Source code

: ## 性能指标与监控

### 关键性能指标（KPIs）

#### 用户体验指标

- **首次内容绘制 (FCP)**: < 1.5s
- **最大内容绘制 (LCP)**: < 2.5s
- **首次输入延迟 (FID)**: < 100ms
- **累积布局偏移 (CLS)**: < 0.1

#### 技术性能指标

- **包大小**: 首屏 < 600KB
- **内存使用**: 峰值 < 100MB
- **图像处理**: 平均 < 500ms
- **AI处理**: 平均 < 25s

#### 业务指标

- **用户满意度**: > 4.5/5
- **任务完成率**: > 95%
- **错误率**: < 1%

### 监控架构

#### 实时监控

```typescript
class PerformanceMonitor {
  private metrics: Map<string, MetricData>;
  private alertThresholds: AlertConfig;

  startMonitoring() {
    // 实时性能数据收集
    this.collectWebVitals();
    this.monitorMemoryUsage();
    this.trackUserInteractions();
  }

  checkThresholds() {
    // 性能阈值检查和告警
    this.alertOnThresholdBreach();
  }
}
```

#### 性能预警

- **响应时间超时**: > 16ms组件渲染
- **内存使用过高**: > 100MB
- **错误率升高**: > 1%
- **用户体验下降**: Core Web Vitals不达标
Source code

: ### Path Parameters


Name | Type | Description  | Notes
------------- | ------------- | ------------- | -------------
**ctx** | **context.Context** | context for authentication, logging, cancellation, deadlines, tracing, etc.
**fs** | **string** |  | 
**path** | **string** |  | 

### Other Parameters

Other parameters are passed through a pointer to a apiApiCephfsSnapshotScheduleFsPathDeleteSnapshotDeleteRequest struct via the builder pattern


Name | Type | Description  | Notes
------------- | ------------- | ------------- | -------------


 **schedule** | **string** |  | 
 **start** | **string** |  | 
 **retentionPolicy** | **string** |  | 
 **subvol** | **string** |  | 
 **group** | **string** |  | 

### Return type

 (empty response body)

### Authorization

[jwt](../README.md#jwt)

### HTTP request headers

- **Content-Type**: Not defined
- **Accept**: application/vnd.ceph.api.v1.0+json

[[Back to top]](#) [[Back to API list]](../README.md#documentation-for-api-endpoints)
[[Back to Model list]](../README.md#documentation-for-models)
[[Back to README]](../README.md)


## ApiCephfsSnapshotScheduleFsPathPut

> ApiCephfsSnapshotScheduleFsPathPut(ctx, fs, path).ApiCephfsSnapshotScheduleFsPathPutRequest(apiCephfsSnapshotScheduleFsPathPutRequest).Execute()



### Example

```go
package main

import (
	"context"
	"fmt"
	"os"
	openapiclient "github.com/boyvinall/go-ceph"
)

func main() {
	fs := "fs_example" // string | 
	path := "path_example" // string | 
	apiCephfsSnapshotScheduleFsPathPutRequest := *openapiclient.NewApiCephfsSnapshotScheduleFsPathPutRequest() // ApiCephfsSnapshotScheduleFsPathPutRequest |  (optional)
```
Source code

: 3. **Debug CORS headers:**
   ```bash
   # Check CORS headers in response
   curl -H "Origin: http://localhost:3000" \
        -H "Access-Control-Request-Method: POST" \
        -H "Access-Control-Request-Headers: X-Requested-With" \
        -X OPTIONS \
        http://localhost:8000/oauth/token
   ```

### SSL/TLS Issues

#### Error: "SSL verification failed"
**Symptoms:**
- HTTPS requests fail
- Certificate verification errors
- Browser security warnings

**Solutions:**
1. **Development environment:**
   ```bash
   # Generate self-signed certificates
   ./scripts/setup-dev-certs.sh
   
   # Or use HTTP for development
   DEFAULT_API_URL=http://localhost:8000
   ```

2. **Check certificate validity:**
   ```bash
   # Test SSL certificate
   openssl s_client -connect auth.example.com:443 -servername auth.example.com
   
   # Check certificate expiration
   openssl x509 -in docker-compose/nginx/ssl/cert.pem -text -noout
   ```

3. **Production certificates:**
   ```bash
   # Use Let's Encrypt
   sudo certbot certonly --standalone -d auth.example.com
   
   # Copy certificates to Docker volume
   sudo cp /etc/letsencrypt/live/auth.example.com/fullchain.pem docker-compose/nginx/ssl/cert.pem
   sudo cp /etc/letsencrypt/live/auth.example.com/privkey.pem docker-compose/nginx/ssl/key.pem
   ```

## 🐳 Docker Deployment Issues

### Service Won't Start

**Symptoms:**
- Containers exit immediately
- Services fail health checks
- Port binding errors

**Instructions to follow:**
Which of the lines above include the word "Control"? Copy each of them.

**Reply to the task:**
        -H "Access-Control-Request-Method: POST" \
        -H "Access-Control-Request-Headers: X-Requested-With" \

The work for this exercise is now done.